Auggie CLI public GA release + independent SWE-bench Pro reproduction → could move to Tier 1 if the 51.80% scaffold advantage holds outside Augment's own benchmark setup.

Gemini CLI publishing a credible SEAL SWE-bench Pro number → could move to #1 or #2 depending on result; currently ranked on traction alone.

Junie CLI post-beta community evidence → JetBrains' 11M+ installed base is large enough that strong first 60 days of public reception would immediately justify a Tier 2 slot.

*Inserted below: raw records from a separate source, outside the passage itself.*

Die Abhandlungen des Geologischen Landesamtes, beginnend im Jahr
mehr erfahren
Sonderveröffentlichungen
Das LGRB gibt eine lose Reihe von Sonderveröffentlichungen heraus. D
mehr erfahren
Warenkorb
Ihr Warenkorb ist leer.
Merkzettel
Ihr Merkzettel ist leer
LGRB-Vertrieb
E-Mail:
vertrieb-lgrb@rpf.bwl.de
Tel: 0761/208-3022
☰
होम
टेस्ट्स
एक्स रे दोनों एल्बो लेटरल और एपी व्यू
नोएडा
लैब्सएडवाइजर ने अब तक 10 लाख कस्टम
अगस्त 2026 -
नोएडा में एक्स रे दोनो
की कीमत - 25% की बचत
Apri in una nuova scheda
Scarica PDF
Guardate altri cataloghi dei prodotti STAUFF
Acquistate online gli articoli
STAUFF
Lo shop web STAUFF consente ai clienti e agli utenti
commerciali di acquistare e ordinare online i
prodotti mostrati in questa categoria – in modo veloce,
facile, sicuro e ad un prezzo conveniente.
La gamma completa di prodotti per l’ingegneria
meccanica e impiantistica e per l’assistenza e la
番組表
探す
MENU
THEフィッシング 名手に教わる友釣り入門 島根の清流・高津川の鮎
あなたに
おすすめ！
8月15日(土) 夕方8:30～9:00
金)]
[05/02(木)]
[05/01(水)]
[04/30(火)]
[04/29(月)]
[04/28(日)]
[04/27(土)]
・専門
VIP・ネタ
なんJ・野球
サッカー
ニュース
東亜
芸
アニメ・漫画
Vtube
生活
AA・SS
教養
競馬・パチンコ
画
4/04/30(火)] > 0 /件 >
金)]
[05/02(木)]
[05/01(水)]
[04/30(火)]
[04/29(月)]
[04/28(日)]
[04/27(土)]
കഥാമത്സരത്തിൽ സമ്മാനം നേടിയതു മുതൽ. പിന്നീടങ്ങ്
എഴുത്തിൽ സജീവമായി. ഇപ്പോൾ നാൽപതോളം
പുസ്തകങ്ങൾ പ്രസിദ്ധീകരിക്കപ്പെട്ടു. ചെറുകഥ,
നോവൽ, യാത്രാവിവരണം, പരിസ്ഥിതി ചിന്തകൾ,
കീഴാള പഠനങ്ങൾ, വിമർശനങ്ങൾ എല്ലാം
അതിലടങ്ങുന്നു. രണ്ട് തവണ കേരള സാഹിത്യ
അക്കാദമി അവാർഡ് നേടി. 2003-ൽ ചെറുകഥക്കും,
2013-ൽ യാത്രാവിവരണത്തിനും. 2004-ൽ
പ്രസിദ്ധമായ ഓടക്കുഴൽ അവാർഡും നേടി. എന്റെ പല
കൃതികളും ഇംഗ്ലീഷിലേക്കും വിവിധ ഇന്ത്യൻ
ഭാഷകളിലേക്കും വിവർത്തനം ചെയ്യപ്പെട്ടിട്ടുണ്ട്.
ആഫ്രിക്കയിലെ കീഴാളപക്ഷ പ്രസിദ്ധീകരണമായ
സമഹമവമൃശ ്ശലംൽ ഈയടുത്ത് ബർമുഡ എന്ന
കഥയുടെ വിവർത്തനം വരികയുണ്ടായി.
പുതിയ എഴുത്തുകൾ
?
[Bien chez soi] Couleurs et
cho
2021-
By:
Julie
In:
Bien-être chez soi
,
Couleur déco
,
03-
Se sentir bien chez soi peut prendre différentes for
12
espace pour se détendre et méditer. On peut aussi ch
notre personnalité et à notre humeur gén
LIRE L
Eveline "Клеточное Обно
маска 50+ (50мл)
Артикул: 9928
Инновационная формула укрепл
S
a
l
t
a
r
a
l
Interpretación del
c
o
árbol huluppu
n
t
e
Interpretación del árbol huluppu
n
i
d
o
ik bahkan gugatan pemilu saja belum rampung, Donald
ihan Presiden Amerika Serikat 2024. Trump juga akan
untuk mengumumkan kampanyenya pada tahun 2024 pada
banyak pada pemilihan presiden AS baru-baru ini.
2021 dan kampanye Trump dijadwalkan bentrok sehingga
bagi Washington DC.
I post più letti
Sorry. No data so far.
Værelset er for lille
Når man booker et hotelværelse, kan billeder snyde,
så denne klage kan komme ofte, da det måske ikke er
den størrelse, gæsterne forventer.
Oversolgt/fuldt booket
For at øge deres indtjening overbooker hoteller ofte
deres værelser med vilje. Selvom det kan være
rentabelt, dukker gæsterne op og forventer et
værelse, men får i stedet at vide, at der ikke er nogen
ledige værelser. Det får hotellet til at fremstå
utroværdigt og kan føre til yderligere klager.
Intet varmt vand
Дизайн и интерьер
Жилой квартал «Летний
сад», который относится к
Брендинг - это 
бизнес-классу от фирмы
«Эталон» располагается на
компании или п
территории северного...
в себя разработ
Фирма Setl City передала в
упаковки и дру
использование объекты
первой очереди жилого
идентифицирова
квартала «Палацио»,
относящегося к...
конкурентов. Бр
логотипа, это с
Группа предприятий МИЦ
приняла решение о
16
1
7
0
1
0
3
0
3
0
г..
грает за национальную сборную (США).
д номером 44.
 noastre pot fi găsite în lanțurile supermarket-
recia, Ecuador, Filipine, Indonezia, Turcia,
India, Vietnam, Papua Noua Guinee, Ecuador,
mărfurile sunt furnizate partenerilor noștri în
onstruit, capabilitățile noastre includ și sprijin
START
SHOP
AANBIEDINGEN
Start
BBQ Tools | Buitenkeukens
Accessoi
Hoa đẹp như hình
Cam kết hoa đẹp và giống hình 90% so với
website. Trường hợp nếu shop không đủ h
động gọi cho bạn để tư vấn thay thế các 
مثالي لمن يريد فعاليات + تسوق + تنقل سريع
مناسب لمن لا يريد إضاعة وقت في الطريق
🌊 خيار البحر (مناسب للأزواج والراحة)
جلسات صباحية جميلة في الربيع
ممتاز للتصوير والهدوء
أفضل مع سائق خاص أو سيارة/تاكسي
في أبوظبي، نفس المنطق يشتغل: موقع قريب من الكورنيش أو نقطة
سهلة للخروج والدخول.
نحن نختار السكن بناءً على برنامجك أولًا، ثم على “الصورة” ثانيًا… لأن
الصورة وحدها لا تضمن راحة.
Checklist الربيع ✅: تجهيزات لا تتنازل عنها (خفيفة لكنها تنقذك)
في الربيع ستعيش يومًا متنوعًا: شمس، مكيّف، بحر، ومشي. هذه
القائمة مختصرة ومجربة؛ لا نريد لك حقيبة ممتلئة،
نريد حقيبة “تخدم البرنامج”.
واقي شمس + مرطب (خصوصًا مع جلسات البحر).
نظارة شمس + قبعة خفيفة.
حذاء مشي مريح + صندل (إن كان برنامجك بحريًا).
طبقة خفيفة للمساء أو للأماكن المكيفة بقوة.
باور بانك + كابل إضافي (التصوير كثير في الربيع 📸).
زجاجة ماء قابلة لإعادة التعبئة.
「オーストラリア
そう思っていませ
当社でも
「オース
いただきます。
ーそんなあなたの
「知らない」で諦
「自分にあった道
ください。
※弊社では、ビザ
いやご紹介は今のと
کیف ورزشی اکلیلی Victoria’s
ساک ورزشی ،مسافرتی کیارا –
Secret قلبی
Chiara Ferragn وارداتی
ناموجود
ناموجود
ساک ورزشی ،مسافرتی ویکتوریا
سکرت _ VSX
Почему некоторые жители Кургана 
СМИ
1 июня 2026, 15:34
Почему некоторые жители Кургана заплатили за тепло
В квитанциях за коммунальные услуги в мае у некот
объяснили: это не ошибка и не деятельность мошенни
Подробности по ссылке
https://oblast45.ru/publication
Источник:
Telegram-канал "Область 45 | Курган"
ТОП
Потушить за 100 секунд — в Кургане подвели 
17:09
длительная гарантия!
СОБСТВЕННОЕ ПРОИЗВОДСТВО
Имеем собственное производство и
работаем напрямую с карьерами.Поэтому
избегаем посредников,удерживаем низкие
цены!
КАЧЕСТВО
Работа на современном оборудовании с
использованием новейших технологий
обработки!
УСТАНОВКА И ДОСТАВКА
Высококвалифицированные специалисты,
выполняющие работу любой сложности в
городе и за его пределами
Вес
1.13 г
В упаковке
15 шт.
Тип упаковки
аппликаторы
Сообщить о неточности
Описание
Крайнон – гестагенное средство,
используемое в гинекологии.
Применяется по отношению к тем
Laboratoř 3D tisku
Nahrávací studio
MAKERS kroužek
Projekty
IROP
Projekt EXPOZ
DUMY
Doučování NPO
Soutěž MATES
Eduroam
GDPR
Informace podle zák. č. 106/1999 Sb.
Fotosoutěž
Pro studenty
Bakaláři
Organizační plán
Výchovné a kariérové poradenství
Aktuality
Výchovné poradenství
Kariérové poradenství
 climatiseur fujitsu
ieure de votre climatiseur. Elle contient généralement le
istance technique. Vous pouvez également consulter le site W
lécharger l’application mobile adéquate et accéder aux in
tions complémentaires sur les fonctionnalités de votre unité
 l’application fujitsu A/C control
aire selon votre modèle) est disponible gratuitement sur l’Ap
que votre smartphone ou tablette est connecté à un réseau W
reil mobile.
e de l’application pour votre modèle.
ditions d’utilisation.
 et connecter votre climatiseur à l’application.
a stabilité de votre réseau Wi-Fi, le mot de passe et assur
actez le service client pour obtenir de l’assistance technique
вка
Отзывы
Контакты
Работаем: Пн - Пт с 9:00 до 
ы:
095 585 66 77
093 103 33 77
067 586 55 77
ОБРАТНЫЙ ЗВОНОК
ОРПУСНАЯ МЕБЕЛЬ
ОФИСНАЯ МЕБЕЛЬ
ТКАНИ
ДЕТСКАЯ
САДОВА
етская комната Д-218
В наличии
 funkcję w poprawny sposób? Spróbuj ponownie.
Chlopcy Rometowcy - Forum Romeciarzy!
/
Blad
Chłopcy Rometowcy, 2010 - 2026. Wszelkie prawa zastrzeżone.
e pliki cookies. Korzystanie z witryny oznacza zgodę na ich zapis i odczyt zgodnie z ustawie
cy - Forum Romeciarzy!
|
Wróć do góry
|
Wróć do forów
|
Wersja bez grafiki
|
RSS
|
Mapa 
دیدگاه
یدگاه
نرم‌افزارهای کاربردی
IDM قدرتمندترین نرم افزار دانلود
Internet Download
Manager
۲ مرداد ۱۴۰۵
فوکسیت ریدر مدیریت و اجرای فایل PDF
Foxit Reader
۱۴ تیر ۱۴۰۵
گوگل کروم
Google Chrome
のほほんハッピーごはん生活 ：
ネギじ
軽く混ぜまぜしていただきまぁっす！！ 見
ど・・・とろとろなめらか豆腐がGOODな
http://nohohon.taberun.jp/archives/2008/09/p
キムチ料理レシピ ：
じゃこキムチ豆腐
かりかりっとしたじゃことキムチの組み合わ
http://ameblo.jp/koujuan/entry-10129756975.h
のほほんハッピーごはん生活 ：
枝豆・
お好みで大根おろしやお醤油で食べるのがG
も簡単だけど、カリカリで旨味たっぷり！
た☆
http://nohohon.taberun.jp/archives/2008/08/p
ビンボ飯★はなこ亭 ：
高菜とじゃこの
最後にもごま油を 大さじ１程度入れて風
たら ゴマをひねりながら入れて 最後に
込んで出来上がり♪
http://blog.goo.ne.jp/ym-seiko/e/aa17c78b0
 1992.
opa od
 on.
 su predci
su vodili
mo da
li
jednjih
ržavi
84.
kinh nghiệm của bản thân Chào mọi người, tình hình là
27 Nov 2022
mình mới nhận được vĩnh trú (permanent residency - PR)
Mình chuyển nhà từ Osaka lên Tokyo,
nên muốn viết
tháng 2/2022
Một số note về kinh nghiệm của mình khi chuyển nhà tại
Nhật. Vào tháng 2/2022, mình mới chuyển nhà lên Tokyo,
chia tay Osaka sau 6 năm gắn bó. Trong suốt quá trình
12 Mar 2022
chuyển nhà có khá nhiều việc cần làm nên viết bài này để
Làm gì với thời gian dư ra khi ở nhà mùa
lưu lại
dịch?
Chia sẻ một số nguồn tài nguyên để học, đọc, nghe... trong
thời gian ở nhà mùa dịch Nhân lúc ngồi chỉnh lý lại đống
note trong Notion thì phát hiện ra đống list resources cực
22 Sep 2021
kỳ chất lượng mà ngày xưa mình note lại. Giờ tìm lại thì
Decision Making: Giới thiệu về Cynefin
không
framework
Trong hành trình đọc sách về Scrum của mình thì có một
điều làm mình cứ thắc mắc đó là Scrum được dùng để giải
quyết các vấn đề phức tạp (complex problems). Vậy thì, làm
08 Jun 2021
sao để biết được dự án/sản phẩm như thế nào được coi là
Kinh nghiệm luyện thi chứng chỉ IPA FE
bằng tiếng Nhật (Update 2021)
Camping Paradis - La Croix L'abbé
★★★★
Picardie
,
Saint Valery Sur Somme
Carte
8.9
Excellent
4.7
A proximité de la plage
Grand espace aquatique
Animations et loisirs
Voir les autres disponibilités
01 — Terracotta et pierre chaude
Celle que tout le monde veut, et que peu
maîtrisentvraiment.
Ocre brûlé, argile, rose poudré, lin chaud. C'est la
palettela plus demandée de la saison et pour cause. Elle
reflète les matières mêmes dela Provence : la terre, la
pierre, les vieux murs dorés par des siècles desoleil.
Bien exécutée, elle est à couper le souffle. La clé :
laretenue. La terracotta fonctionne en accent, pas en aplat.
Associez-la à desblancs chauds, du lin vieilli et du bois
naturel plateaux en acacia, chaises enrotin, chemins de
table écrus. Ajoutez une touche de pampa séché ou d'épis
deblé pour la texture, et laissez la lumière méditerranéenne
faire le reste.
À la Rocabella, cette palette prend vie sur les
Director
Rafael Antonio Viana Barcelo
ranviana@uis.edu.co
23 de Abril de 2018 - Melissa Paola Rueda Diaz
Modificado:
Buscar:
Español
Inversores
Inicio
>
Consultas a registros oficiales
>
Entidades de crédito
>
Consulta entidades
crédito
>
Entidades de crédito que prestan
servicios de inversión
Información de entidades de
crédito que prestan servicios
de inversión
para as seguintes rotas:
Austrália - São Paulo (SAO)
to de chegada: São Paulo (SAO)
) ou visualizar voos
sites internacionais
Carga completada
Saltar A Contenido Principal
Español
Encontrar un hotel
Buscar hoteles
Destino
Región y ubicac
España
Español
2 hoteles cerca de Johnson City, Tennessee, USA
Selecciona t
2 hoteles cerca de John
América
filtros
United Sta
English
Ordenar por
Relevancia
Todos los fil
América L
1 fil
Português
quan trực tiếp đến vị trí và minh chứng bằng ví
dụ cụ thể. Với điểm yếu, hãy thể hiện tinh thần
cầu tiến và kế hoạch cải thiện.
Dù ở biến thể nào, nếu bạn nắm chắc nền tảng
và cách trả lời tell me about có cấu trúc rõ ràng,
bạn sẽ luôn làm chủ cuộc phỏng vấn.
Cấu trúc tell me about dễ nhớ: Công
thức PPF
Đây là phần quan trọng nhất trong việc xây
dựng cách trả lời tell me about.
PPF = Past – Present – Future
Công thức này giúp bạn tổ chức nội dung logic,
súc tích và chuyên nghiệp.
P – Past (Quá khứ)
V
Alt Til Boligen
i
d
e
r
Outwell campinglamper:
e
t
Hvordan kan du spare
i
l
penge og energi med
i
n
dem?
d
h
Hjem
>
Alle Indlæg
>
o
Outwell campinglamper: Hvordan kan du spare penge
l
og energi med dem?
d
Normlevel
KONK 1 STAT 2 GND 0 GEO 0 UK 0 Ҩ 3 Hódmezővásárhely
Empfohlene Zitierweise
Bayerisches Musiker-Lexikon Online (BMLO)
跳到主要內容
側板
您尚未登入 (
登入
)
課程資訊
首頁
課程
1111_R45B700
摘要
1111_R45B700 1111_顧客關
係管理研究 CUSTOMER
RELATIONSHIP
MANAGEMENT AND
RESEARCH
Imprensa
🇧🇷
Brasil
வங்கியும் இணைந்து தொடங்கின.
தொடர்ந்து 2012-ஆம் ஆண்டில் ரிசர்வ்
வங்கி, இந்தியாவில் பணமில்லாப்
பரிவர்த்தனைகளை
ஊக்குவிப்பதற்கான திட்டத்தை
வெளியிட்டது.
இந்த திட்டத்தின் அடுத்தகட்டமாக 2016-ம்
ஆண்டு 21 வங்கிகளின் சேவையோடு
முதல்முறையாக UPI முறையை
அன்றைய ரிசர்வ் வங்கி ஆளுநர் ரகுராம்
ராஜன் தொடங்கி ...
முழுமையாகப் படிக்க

Cline publishing a credible third-party security audit → would restore trust score and move it back into active Tier 2 consideration.

Aider publishing a SWE-bench Pro standardized number → would likely lock in #2 slot; currently its install verifiability is the strongest non-Anthropic signal in the category.

OpenCode resuming active development and patching the RCE → minimum bar to re-enter the ranking.

Claude Code quality regression persisting (the 'dumbed down' thread had 1,085 pts / 702 comments) → if perception hardens into documented capability regression, Tier 1 position is at risk.

If Gemini CLI fixes the file deletion pattern and files a clean safety record for 3+ months, its free tier + 1M context makes it a serious #2 contender.

If Codex CLI closes the SWE-bench standardized gap while maintaining cost/speed advantages, the #3/#4 ordering could shift.